* Extracto de página
══════════════════════════════
La incapacidad de reacción del pueblo favorece las reformas impopulares
La periodista Naomi Klein, en un balance en torno a “La Doctrina del Shock”, hace un enfoque realista de como la supremacía del Capitalismo, aprovecha las circunstancias de los momentos críticos, de tragedias o desastres de un país o nación, para imponer las políticas económicas que lo único que buscan es fortalecer los sistemas, enriqueciendo a una minoría, desproveyendo a la mayoría que sufren la pobreza y pobreza extrema. Los trabajos y estudios del economista Milton Friedman, de la escuela de Chicago, encaminados a desmantelar el llamado Estado del bienestar, promoviendo los principios del “Neoliberalismo”, reduciendo el Estado a su mínima capacidad, regido por las reglas del mercado, de exclusión social.
De acuerdo a esta doctrina el escenario perfecto para entrar en acción es aprovechar el caos, como una oportunidad de aplicar principios, medidas imponiendo recetas que afectan el estado de bienestar, ejemplo de esta política del desastre o destrucción permite que puedan esquilmar grandes sumas destinas de millones de dólares a la reconstrucción siendo dos o más empresas transnacionales las que llenan sus arcas, sin importar la suerte de los grandes contribuyentes condenados a la miseria.
══════════════════════════════
* Sección de datos
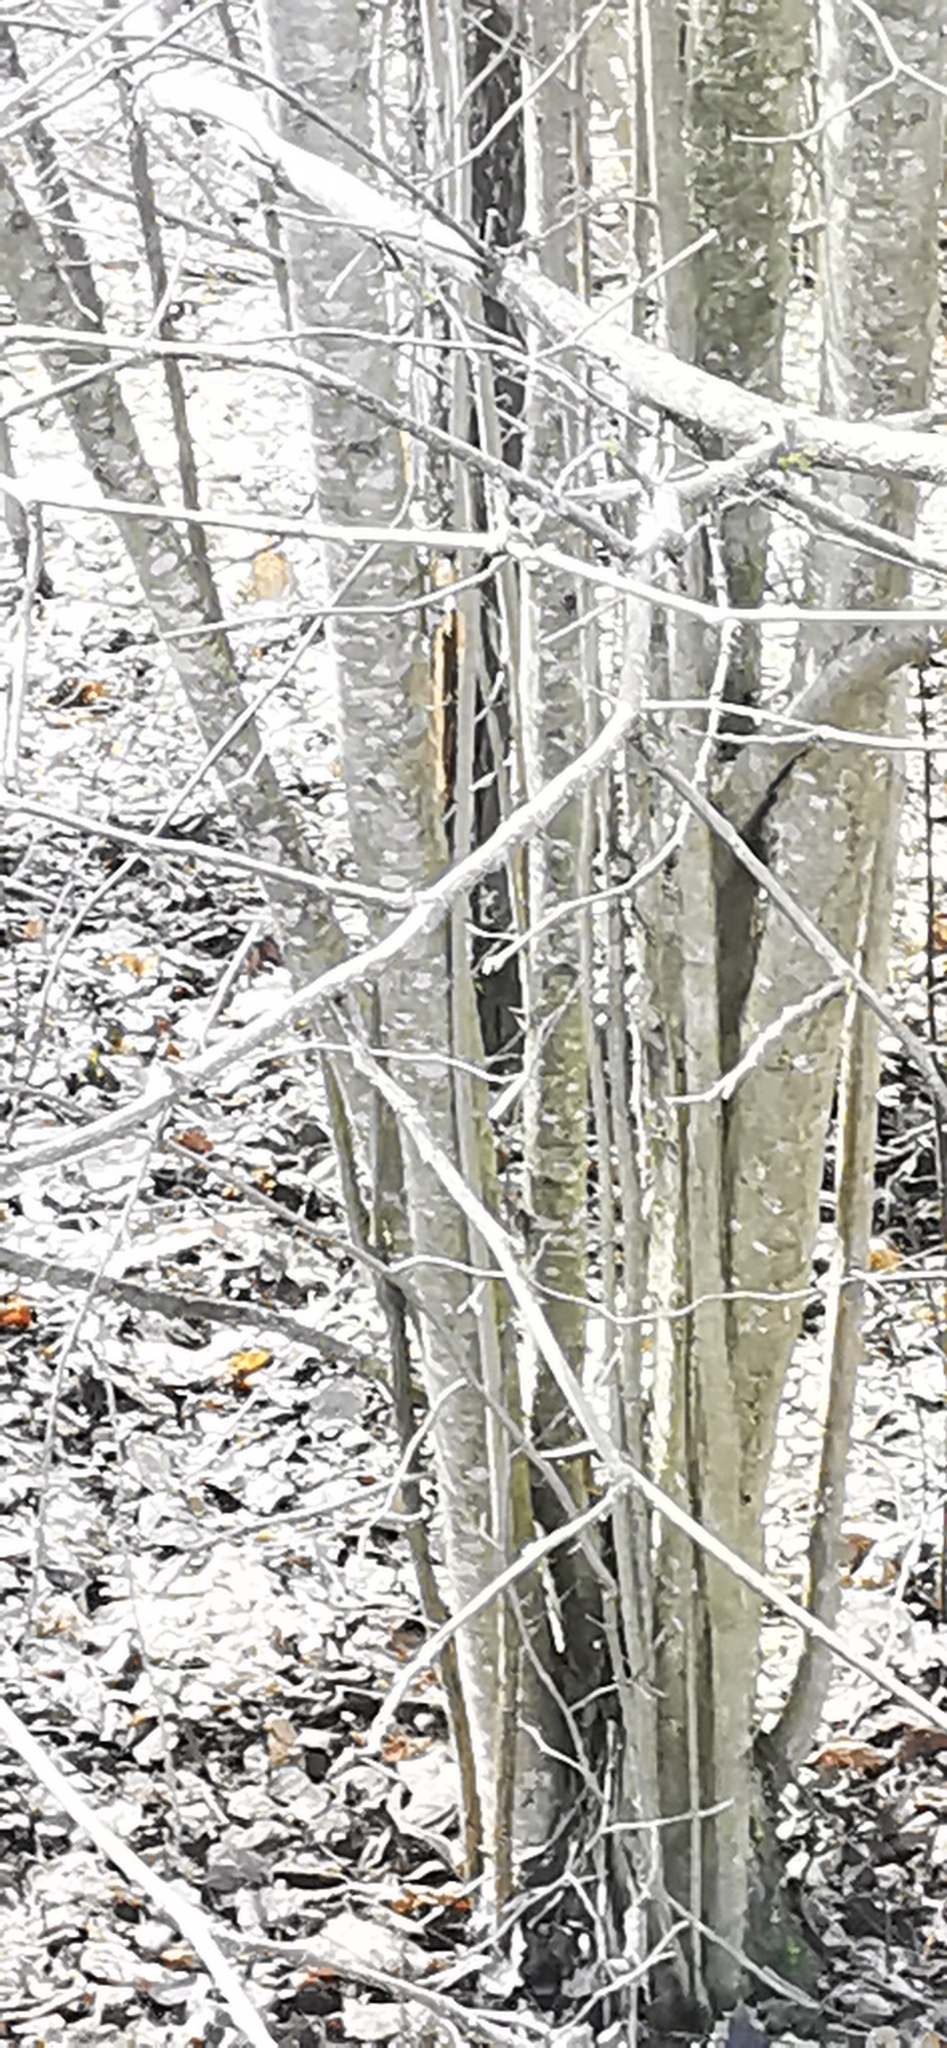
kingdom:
══════════════════════════════
* Lista de tareas
- 1) Reproduce de forma literal una parte del extracto sobre la doctrina del shock. Empieza en las palabras que contienen "La incapacidad de" y detente después de "de exclusión social.".
- 2) Prolonga el extracto sobre la doctrina del shock a partir de su última oración, con el mismo registro y la misma línea argumental.

* Respuestas por tarea
- 1)
La incapacidad de reacción del pueblo favorece las reformas impopulares
La periodista Naomi Klein, en un balance en torno a “La Doctrina del Shock”, hace un enfoque realista de como la supremacía del Capitalismo, aprovecha las circunstancias de los momentos críticos, de tragedias o desastres de un país o nación, para imponer las políticas económicas que lo único que buscan es fortalecer los sistemas, enriqueciendo a una minoría, desproveyendo a la mayoría que sufren la pobreza y pobreza extrema. Los trabajos y estudios del economista Milton Friedman, de la escuela de Chicago, encaminados a desmantelar el llamado Estado del bienestar, promoviendo los principios del “Neoliberalismo”, reduciendo el Estado a su mínima capacidad, regido por las reglas del mercado, de exclusión social.

- 2)
De acuerdo a la periodista esto quedó evidenciado durante el golpe de Estado en Chile, propinado por el general Augusto Pinochet, en el año 1973, en el cual el propio Friedman, voló hasta Santiago de Chile, como un ángel salvador, asesorando el desmantelamiento de las instituciones del estado, privatizando las empresas, tomando medidas de restricción social reafirmándose el auge capitalismo salvaje. A partir de allí se ha replicando la Doctrina del Shock, en otros países entre ellos Irak, país de alto potencial en el ámbito petrolero; su aplicación impone tácticas reproductoras del negocio capitalizando dolor y sufrimiento humano, (huracán Katrina-coronavirus) las tragedias siempre son una oportunidad para otros.
Cobrando fuerza la frase “Nos han dominado más por la ignorancia que por las fuerzas”. Simón Bolívar.
Concluye Klein que “la única forma o antídoto de detener esta tragedia de opresión, si queremos políticas contra la crisis que hagan de este mundo más sano, justo y pacífico, tenemos que salir afuera y obligarlos a hacerlos”.
La autora es estudiante de la Especialización en Docencia Superior en el Centro Regional Universitario de Panamá Este.